Addressing Infectious Disease Threats

There are things we can do about this array of threats in infectious disease. Health Decisions is contributing to the fight against infectious disease in multiple ways:

  • We are teaming with DynPort Vaccine Company LLC (DVC) to provide clinical development services on a contract recently awarded by the National Institute of Allergy and Infectious Diseases (NIAID), part of the National Institutes of Health. The prime contract, potentially worth up to $90 million over 10 years, was awarded to DVC, a Computer Sciences Corporation (CSC) company.  Services under the contract will support clinical trials of infectious disease therapeutics. As a subcontractor, we expect task orders on this new contract soon. The program will test investigational products to protect against a range of viral, bacterial, parasitic and fungal pathogens.

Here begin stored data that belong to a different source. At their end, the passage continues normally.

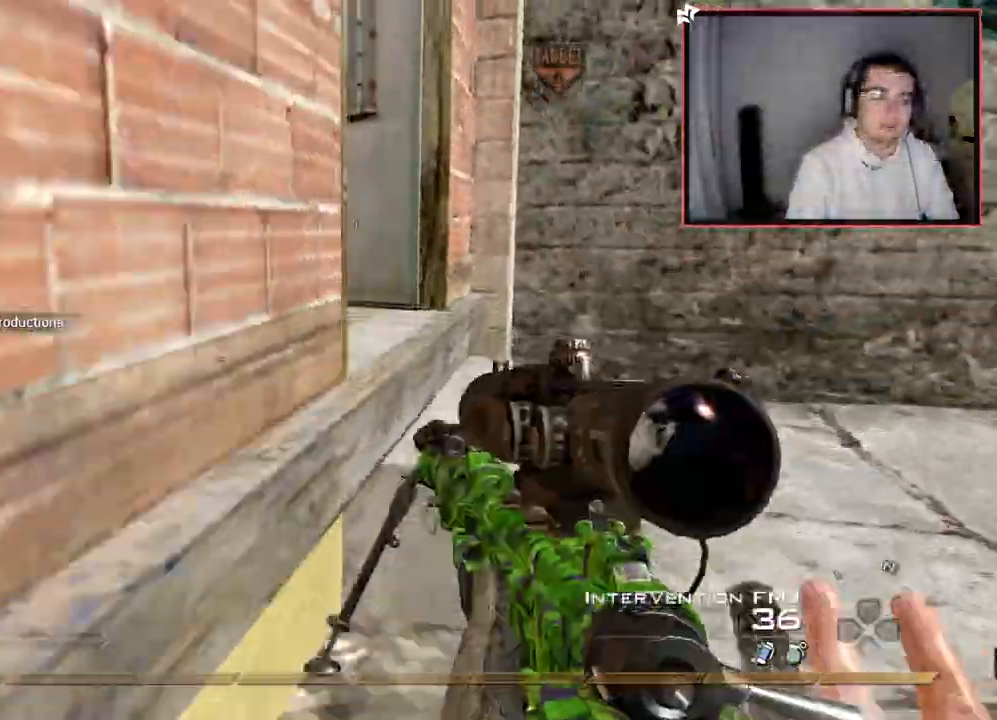
Gameplay with a controller (PlayStation layout); each line is a JSON object with the inputs held at the frame after it. "events" lists button and stick changes between this image and that frame as [ms after this image, input, new state], when the widget could be followed in between.
{"buttons": [], "left_stick": "up", "right_stick": "right", "events": [[83, "right_stick", "right"], [283, "right_stick", "center"], [483, "right_stick", "right"]]}
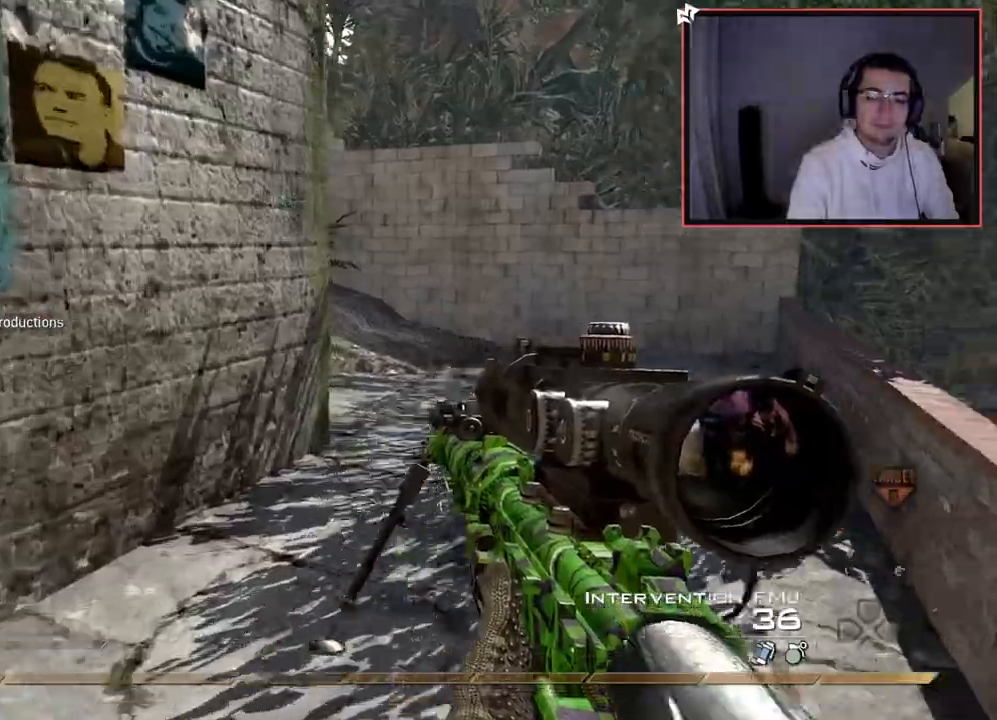
{"buttons": [], "left_stick": "up", "right_stick": "center", "events": [[84, "right_stick", "center"]]}
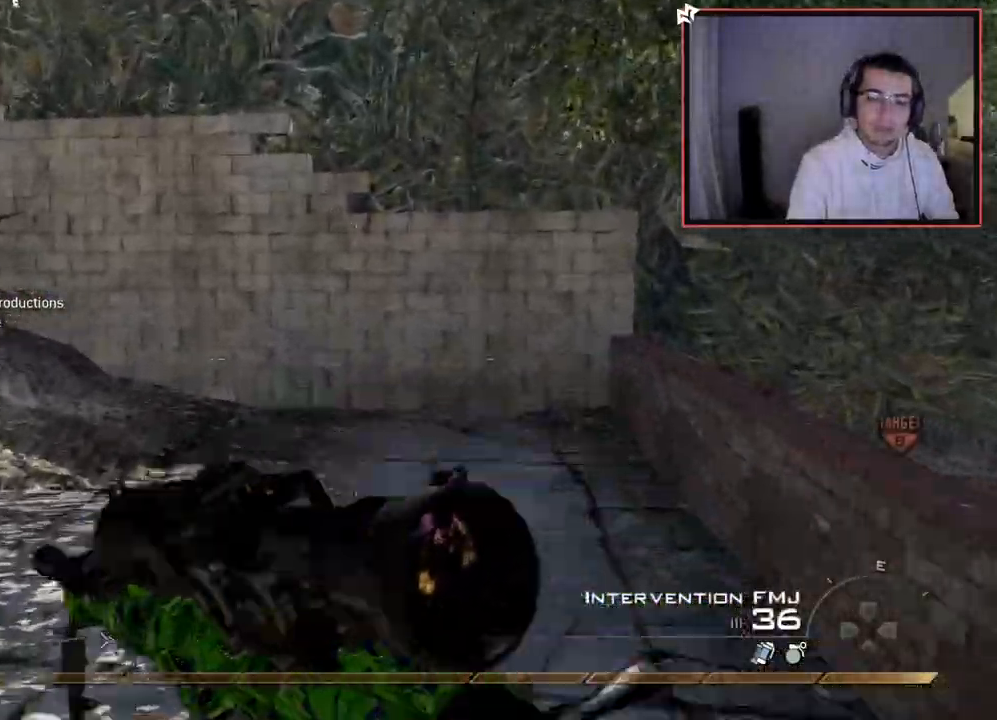
{"buttons": ["SELECT"], "left_stick": "up", "right_stick": "center", "events": [[83, "right_stick", "left"], [267, "right_stick", "center"], [400, "SELECT", "down"]]}
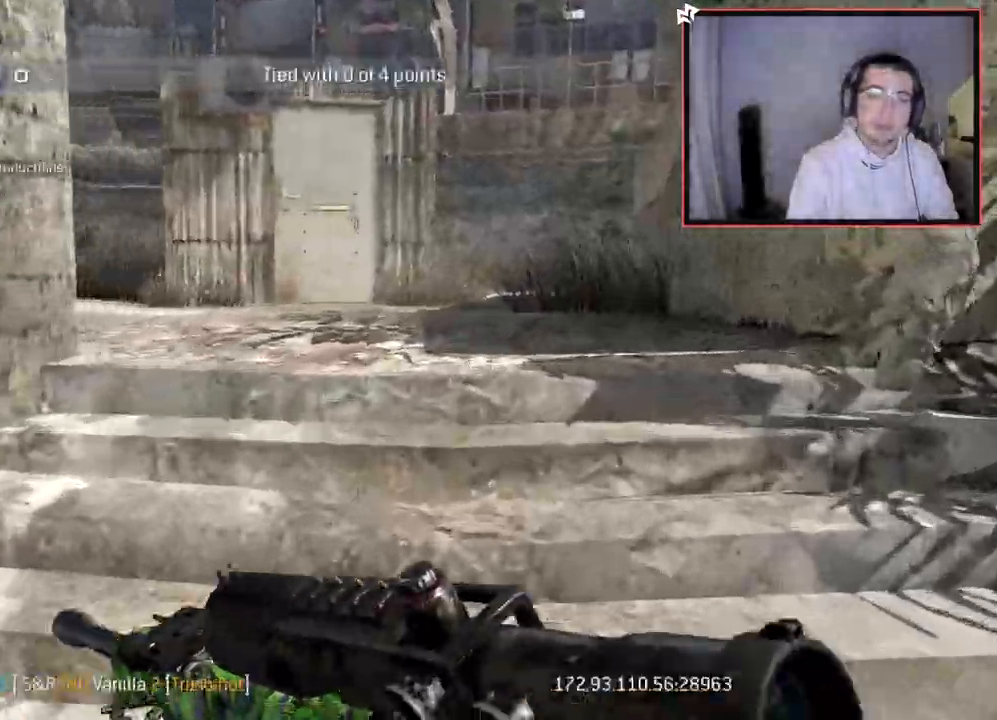
{"buttons": [], "left_stick": "up", "right_stick": "left", "events": [[267, "SELECT", "up"], [451, "right_stick", "left"]]}
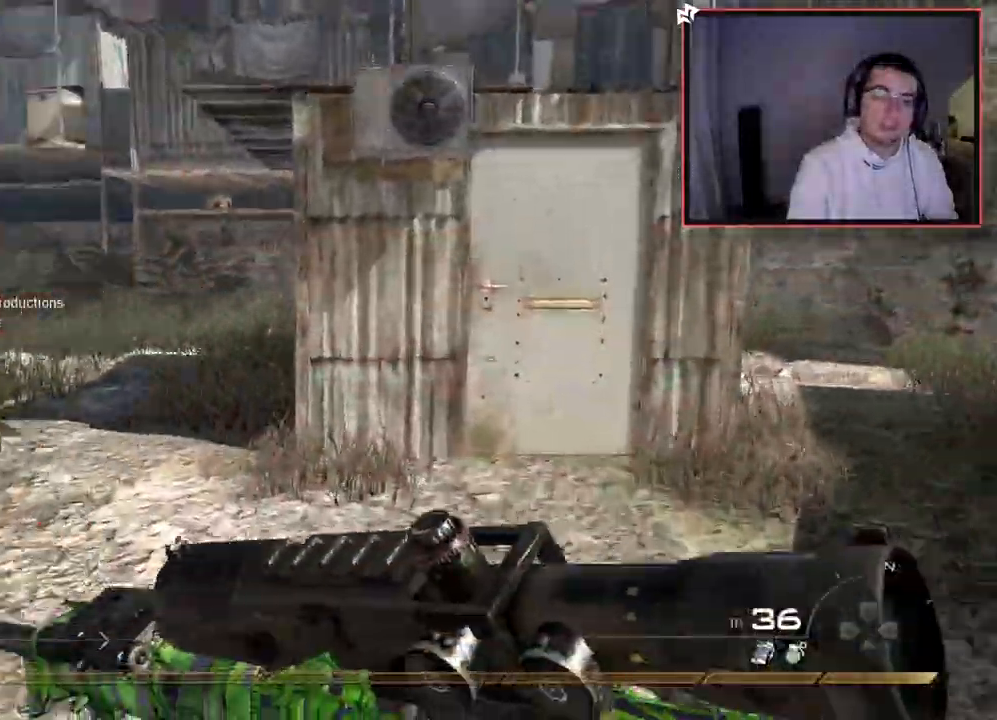
{"buttons": [], "left_stick": "up", "right_stick": "center", "events": [[133, "right_stick", "center"]]}
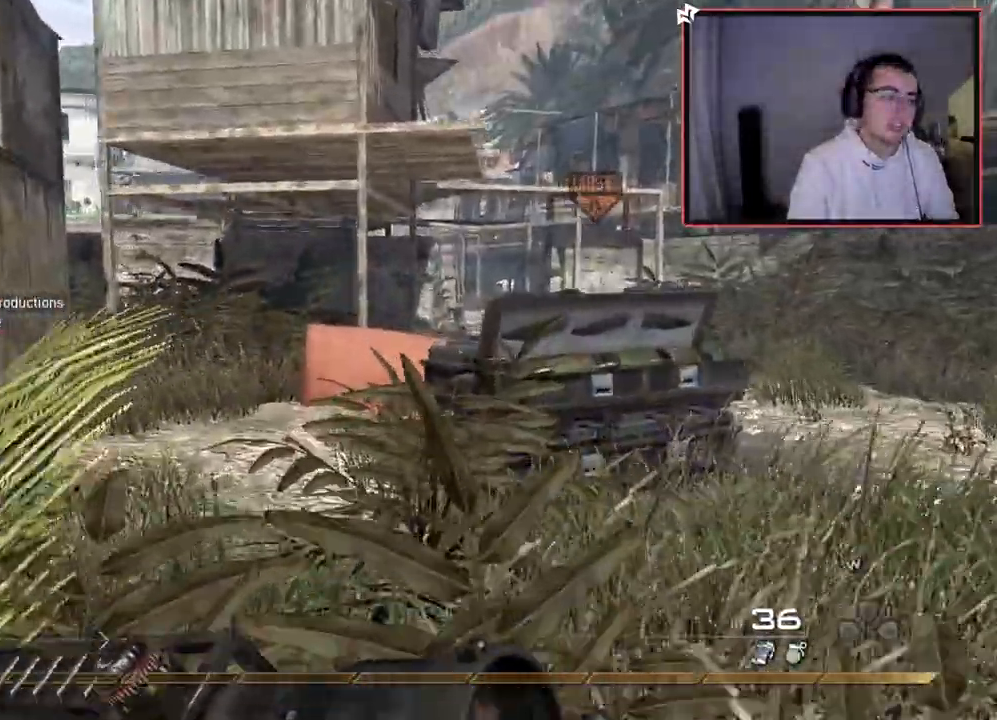
{"buttons": [], "left_stick": "up", "right_stick": "center", "events": [[201, "right_stick", "left"], [334, "right_stick", "center"]]}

Targets will include NIAID priority biodefense pathogens and emerging and re-emerging infectious diseases.
  • Our recent and planned diagnostics studies include tests for respiratory infections and HPV.
  • Recent and anticipated vaccine projects include influenza vaccines and a novel vaccine for an arbovirus indication.

Can Anti-Infectives Treat Cancer Like an Infectious Disease?

Drug-resistance may be rendering some antibiotics ineffective for treatment of infections, but what if existing FDA-approved anti-infectives could find a new role as broad-spectrum oncology therapeutics? Articles in Oncotarget and Nature Reviews Drug Discovery raise this intriguing possibility. In drug development, we see challenges everywhere, work hard to overcome them and succeed a small percentage of the time.  Recent success stories have mostly been about highly targeted medicines in rare indications. The idea that existing drugs may have previously unrecognized therapeutic value in a new therapeutic area and a wide range of indications is a welcome surprise.